"""

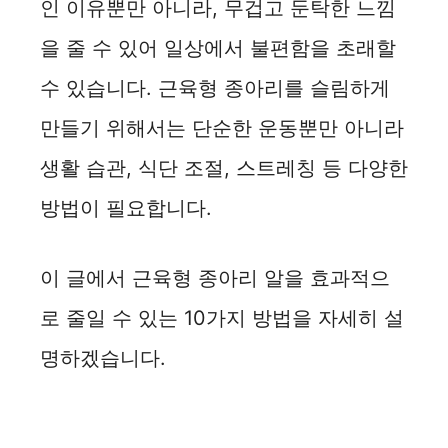
인 이유뿐만 아니라, 무겁고 둔탁한 느낌
을 줄 수 있어 일상에서 불편함을 초래할
수 있습니다. 근육형 종아리를 슬림하게
만들기 위해서는 단순한 운동뿐만 아니라
생활 습관, 식단 조절, 스트레칭 등 다양한
방법이 필요합니다.
이 글에서 근육형 종아리 알을 효과적으
로 줄일 수 있는 10가지 방법을 자세히 설
명하겠습니다.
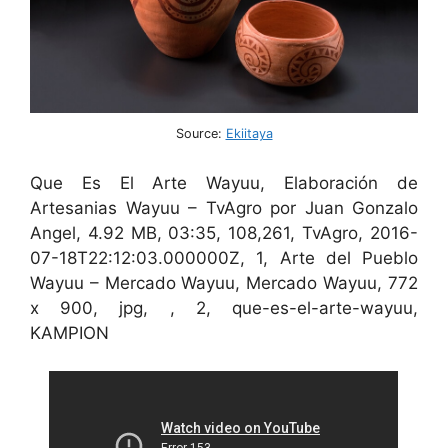
Source:
Ekiitaya
Que Es El Arte Wayuu, Elaboración de
Artesanias Wayuu – TvAgro por Juan Gonzalo
Angel, 4.92 MB, 03:35, 108,261, TvAgro, 2016-
07-18T22:12:03.000000Z, 1, Arte del Pueblo
Wayuu – Mercado Wayuu, Mercado Wayuu, 772
x 900, jpg, , 2, que-es-el-arte-wayuu,
KAMPION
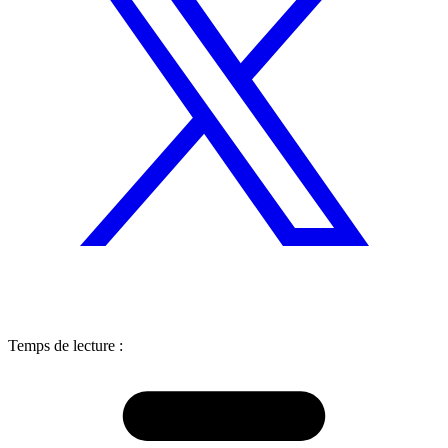
Temps de lecture :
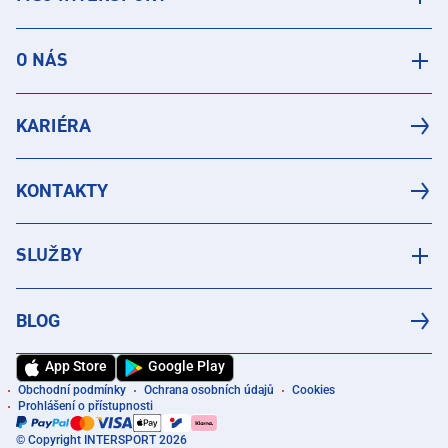
O NÁS
KARIÉRA
KONTAKTY
SLUŽBY
BLOG
App Store
Google Play
Obchodní podmínky
Ochrana osobních údajů
Cookies
Prohlášení o přístupnosti
© Copyright INTERSPORT 2026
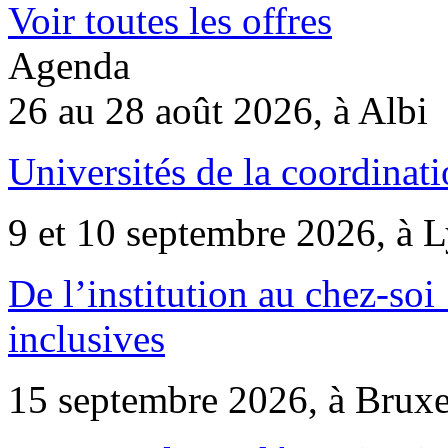
Voir toutes les offres
Agenda
26 au 28 août 2026, à Albi
Universités de la coordinati
9 et 10 septembre 2026, à 
De l’institution au chez-soi 
inclusives
15 septembre 2026, à Bruxe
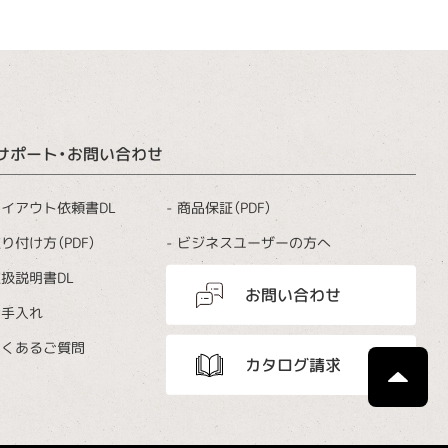
サポート・お問い合わせ
商品保証（PDF）
イアウト依頼書DL
ビジネスユーザーの方へ
り付け方（PDF）
扱説明書DL
お問い合わせ
お手入れ
よくあるご質問
カタログ請求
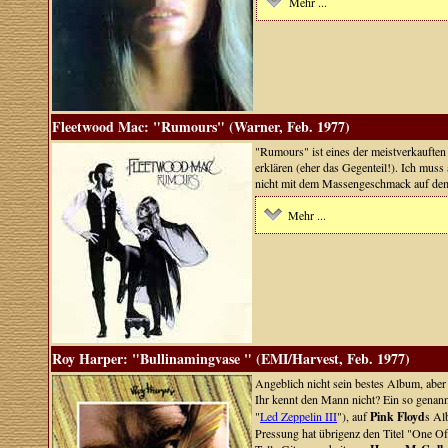
Mehr ...
Fleetwood Mac: "Rumours" (Warner, Feb. 1977)
"Rumours" ist eines der meistverkauften
erklären (eher das Gegenteil!). Ich muss 
nicht mit dem Massengeschmack auf dem 
Mehr ...
Roy Harper: "Bullinamingvase " (EMI/Harvest, Feb. 1977)
Angeblich nicht sein bestes Album, aber 
Ihr kennt den Mann nicht? Ein so genan
"
Led Zeppelin III
"), auf
Pink Floyd
s A
Pressung hat übrigenz den Titel "One O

"""

To do:
Transcribe the text of all the records above line for line, leaving out the picture lines.

Your solution:
인 이유뿐만 아니라, 무겁고 둔탁한 느낌
을 줄 수 있어 일상에서 불편함을 초래할
수 있습니다. 근육형 종아리를 슬림하게
만들기 위해서는 단순한 운동뿐만 아니라
생활 습관, 식단 조절, 스트레칭 등 다양한
방법이 필요합니다.
이 글에서 근육형 종아리 알을 효과적으
로 줄일 수 있는 10가지 방법을 자세히 설
명하겠습니다.
Source:
Ekiitaya
Que Es El Arte Wayuu, Elaboración de
Artesanias Wayuu – TvAgro por Juan Gonzalo
Angel, 4.92 MB, 03:35, 108,261, TvAgro, 2016-
07-18T22:12:03.000000Z, 1, Arte del Pueblo
Wayuu – Mercado Wayuu, Mercado Wayuu, 772
x 900, jpg, , 2, que-es-el-arte-wayuu,
KAMPION
Temps de lecture :
O NÁS
KARIÉRA
KONTAKTY
SLUŽBY
BLOG
App Store
Google Play
Obchodní podmínky
Ochrana osobních údajů
Cookies
Prohlášení o přístupnosti
© Copyright INTERSPORT 2026
Voir toutes les offres
Agenda
26 au 28 août 2026, à Albi
Universités de la coordinati
9 et 10 septembre 2026, à 
De l’institution au chez-soi 
inclusives
15 septembre 2026, à Bruxe
サポート・お問い合わせ
商品保証（PDF）
イアウト依頼書DL
ビジネスユーザーの方へ
り付け方（PDF）
扱説明書DL
お問い合わせ
お手入れ
よくあるご質問
カタログ請求
Mehr ...
Fleetwood Mac: "Rumours" (Warner, Feb. 1977)
"Rumours" ist eines der meistverkauften
erklären (eher das Gegenteil!). Ich muss 
nicht mit dem Massengeschmack auf dem 
Mehr ...
Roy Harper: "Bullinamingvase " (EMI/Harvest, Feb. 1977)
Angeblich nicht sein bestes Album, aber 
Ihr kennt den Mann nicht? Ein so genan
"
Led Zeppelin III
"), auf
Pink Floyd
s A
Pressung hat übrigenz den Titel "One O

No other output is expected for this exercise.